The film revolves around a stellar performance by Natalie Portman and mirrors the conflict between good and evil in Tchaikovsky’s ballet “Swan Lake.” Nina (Portman) doesn’t only throw herself into her art, but also ends up throwing herself over the deep end.
Nina’s entire life has been devoted to ballet. Encouraged and coddled by her ex-ballerina mother, Erica (Barbara Hershey), Nina is chosen for the role of the swan queen - a role that calls for the dancer to show duality – the White Swan is pure and fragile; the Black Swan is assertive and sensuous.
After firing his former prima ballerina and lover Beth McIntyre (Winona Ryder), the dance company director Thomas Leroy (Vincent Cassel) is an arrogant playboy who knows that the sheltered Nina can play the White Swan, but finds her too demure to play the Black Swan.

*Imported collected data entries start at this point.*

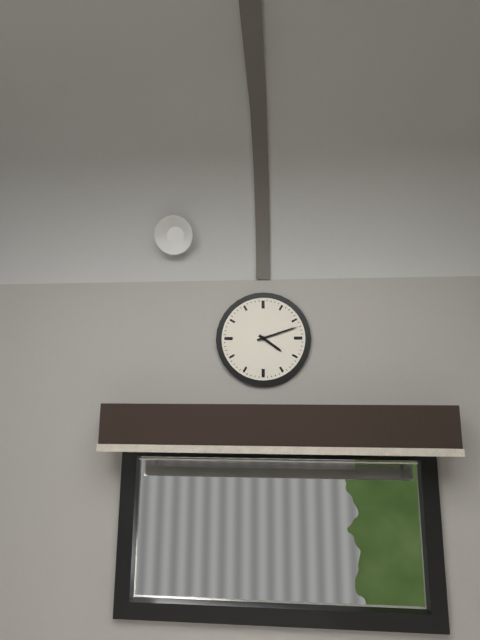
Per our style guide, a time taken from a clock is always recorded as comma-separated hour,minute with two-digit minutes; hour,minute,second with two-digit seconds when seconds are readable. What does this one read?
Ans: 4,12
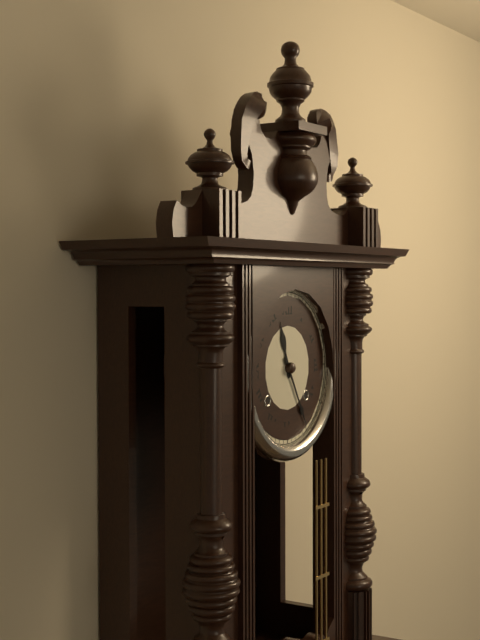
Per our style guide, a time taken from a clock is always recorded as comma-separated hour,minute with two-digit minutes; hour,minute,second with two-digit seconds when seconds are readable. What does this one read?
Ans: 11,25
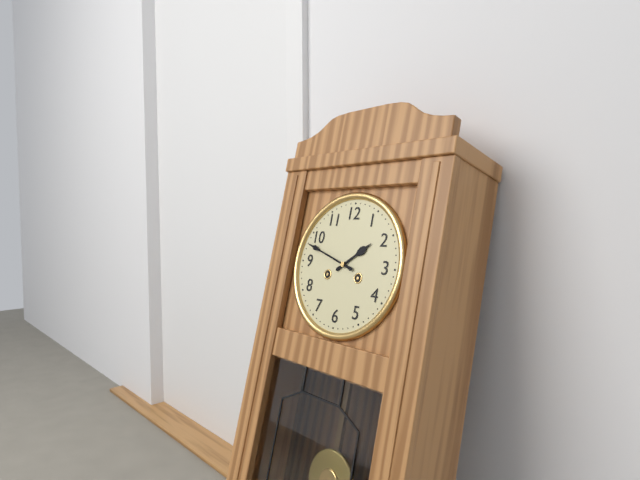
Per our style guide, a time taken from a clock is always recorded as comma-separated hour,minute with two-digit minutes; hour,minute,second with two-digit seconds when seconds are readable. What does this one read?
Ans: 1,48
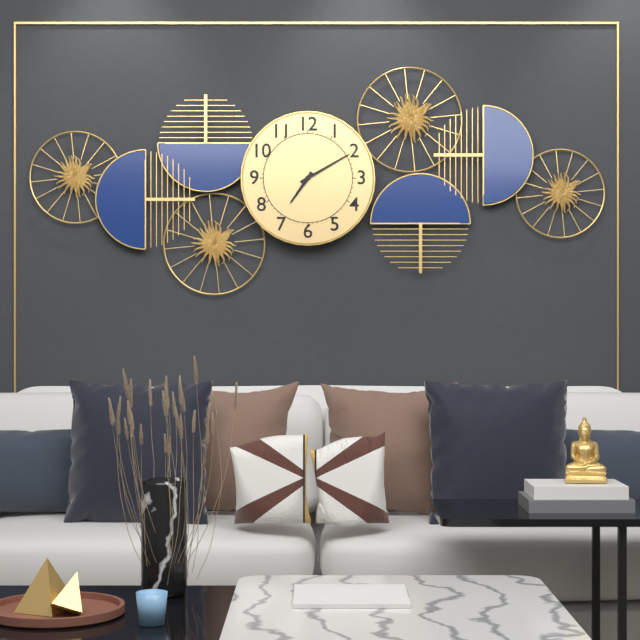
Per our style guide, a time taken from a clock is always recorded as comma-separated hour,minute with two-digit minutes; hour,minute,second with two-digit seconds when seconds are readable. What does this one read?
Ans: 7,10
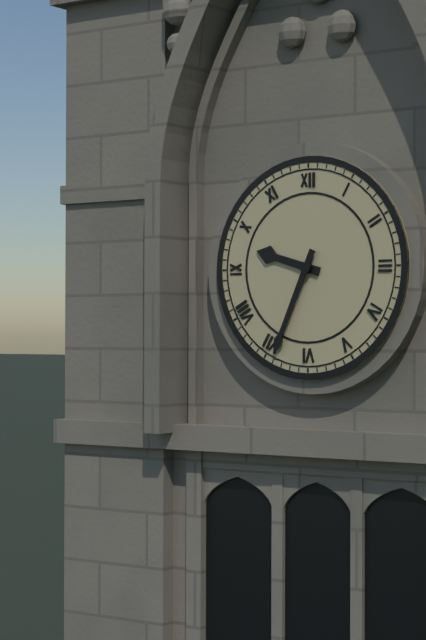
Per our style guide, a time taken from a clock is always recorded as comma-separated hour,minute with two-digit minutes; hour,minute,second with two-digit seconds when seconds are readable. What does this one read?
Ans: 9,34
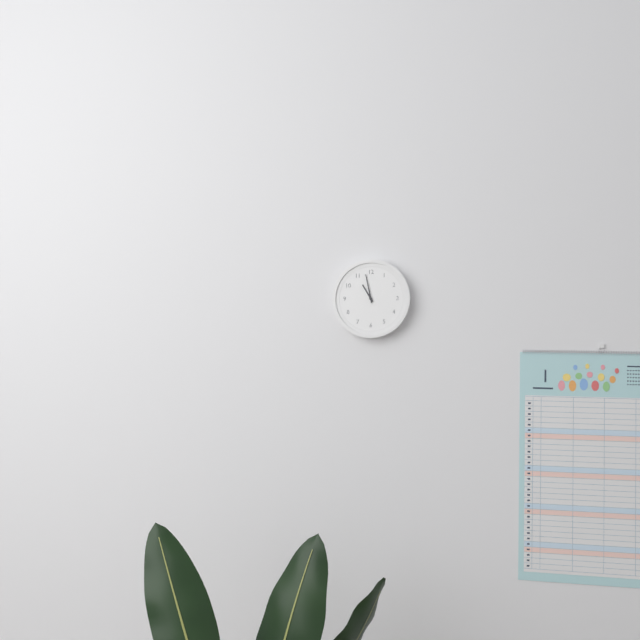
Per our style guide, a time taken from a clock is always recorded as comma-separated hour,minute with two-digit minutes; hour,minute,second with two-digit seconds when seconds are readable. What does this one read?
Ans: 10,58
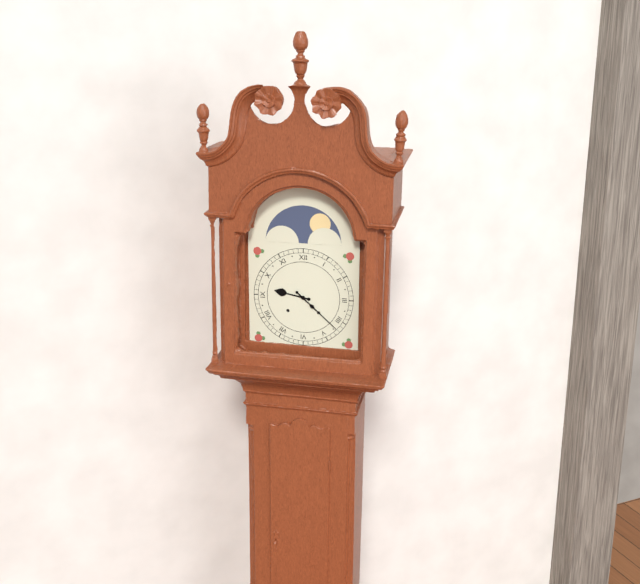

The film unfolds quite typically, drawing you into the backstage rivalries and the dark depths of jealousy. There is tension between Nina and Thomas and then Nina and Lily (Mila Kunis), a new dancer. Lily is the antithesis of Nina: bold, free-spirited, and confident.
The style and approach that Aronofsky uses in the film is effective in portraying a downward spiral into madness. The utilization of specific special effects add to the story. The use of light, shade, angle, speed and color in the film seem to coincide beautifully with Nina’s emotional arc in the story.
“Black Swan” is essentially trippy and weird. Nevertheless, it is quite important to not focus on trying to figure out what happened in the film, but on what the film represents – that extreme passion for anything can ultimately drive one over the edge.